Screen Junkies YouTube page posted the video and in just a couple of days has amassed nearly 1.5 million views. The clip takes the playful jabs that are the trademark of the innovative comedy network, while also making several salient points regarding the film’s subject matter. Honest Trailers generally chops up a film, adds some condensed, hyper-sharpened commentary, and presents a comedic Cliff Notes version in mere minutes. This Honest Trailers takes particular note of the cultural shifts that have occurred over the last two-and-a-half decades that would denote, as the video states, that the film would "would never get made today."

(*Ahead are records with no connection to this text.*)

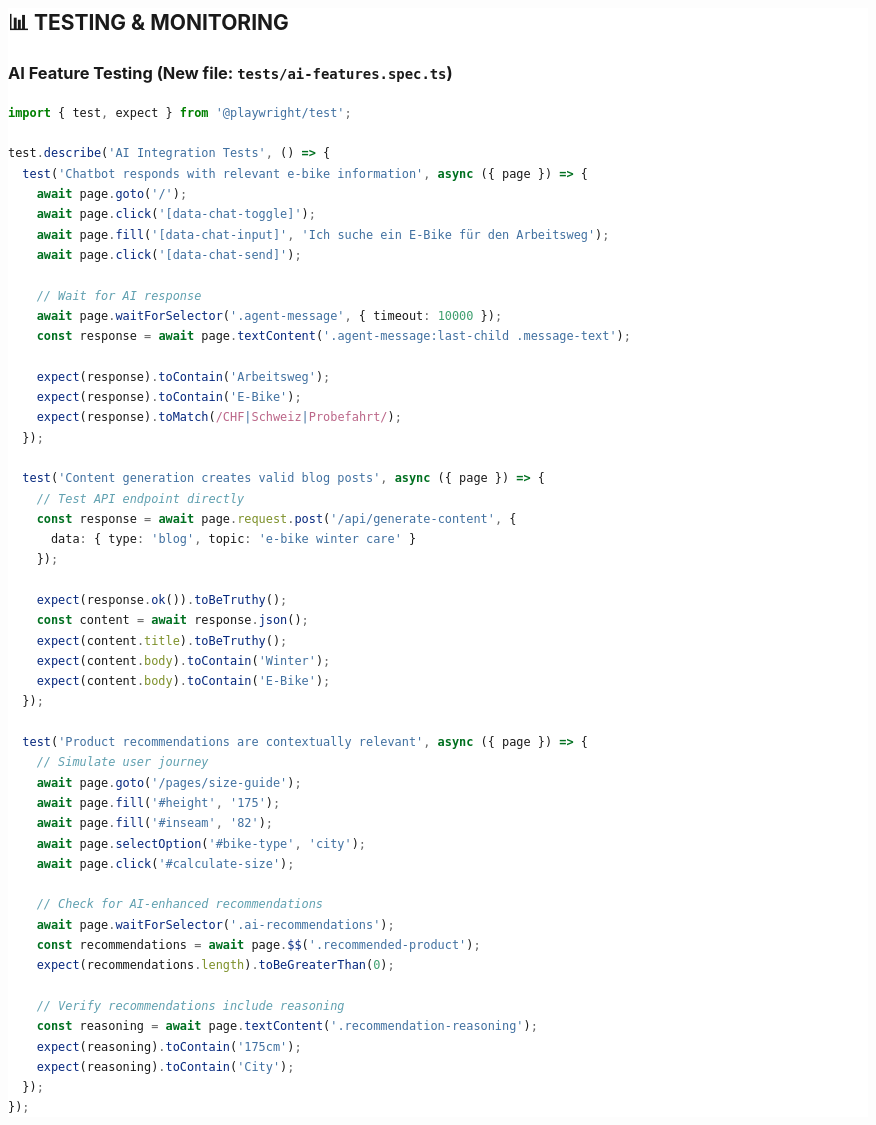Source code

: 
## 📊 **TESTING & MONITORING**

### **AI Feature Testing** (New file: `tests/ai-features.spec.ts`)
```typescript
import { test, expect } from '@playwright/test';

test.describe('AI Integration Tests', () => {
  test('Chatbot responds with relevant e-bike information', async ({ page }) => {
    await page.goto('/');
    await page.click('[data-chat-toggle]');
    await page.fill('[data-chat-input]', 'Ich suche ein E-Bike für den Arbeitsweg');
    await page.click('[data-chat-send]');
    
    // Wait for AI response
    await page.waitForSelector('.agent-message', { timeout: 10000 });
    const response = await page.textContent('.agent-message:last-child .message-text');
    
    expect(response).toContain('Arbeitsweg');
    expect(response).toContain('E-Bike');
    expect(response).toMatch(/CHF|Schweiz|Probefahrt/);
  });
  
  test('Content generation creates valid blog posts', async ({ page }) => {
    // Test API endpoint directly
    const response = await page.request.post('/api/generate-content', {
      data: { type: 'blog', topic: 'e-bike winter care' }
    });
    
    expect(response.ok()).toBeTruthy();
    const content = await response.json();
    expect(content.title).toBeTruthy();
    expect(content.body).toContain('Winter');
    expect(content.body).toContain('E-Bike');
  });
  
  test('Product recommendations are contextually relevant', async ({ page }) => {
    // Simulate user journey
    await page.goto('/pages/size-guide');
    await page.fill('#height', '175');
    await page.fill('#inseam', '82');
    await page.selectOption('#bike-type', 'city');
    await page.click('#calculate-size');
    
    // Check for AI-enhanced recommendations
    await page.waitForSelector('.ai-recommendations');
    const recommendations = await page.$$('.recommended-product');
    expect(recommendations.length).toBeGreaterThan(0);
    
    // Verify recommendations include reasoning
    const reasoning = await page.textContent('.recommendation-reasoning');
    expect(reasoning).toContain('175cm');
    expect(reasoning).toContain('City');
  });
});
```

The video starts by asserting that Disney is "not exactly known for tastefully handling other culture’s stories," and showing a clip from the film of a giant, stereotypical Ali Baba-looking type wielding his machete and threatening to lop the arm off of a poor village girl who was caught stealing, and must pay the penance as dictated by "strict Sharia law," alluding to the modern day tensions in the Middle East that have been heightened since 9/11 and the subsequent series of events that have given way to extremists who act out violently in the name of Islam. While the video makes no further commentary on the sociopolitical nature of Mid-East relations, the subtlety in these lines alone allows the informed viewer to draw their own conclusions.

From there, the Honest Trailers video dips into the stereotypical young, dumb, and… in love impulsiveness and superficial angst of teenage romance, pointing out that Aladdin, a poor thief, chooses to lie in an effort to try an impress the scantily clad Princess Jasmine, as well as skewering Jas’ "first-world problem" of not wanting to be a princess. The Screen Junkies crew aptly point out Aladdin’s lack of nipples, as well as Jasmine’s overly trusting nature toward a boy who is "trying to get into her MC Hammer pants." (One of the best lines in the video, by the way.)

The video reaches a little bit after pointing out that Aladdin’s penance for pathological lying is "getting everything he wanted" when it turns its sights toward the conceit that Genie (Robin Williams) was doing impressions of people -- namely Groucho Marx, Arnold Schwarzenegger, Rodney Dangerfield, Jack Nicholson, and Peter Lorre -- who "weren’t born for hundreds of years yet," an amusing observation, even if inconsequential, as well as pointing out the obligatory connection between Gilbert Gottfried’s Iago with perhaps his most famous role, the AFLAC duck.

Oh… and for good measure, as if Princess Jasmine’s midriff isn’t suggestive enough for the young’uns, the video’s most stark point is made at the end, when we are reminded that in the film, Jasmine is only 15-years-old. Aladdin is 18. Eww.

Overall, Honest Trailers' roasting of Aladdin earned its viral spread, if only on the strength of the remade songs, sang and produced with the same obvious care and effort as the originals. Screen Junkies takes their Honest Trailers seriously, and the result this time around is hilarious.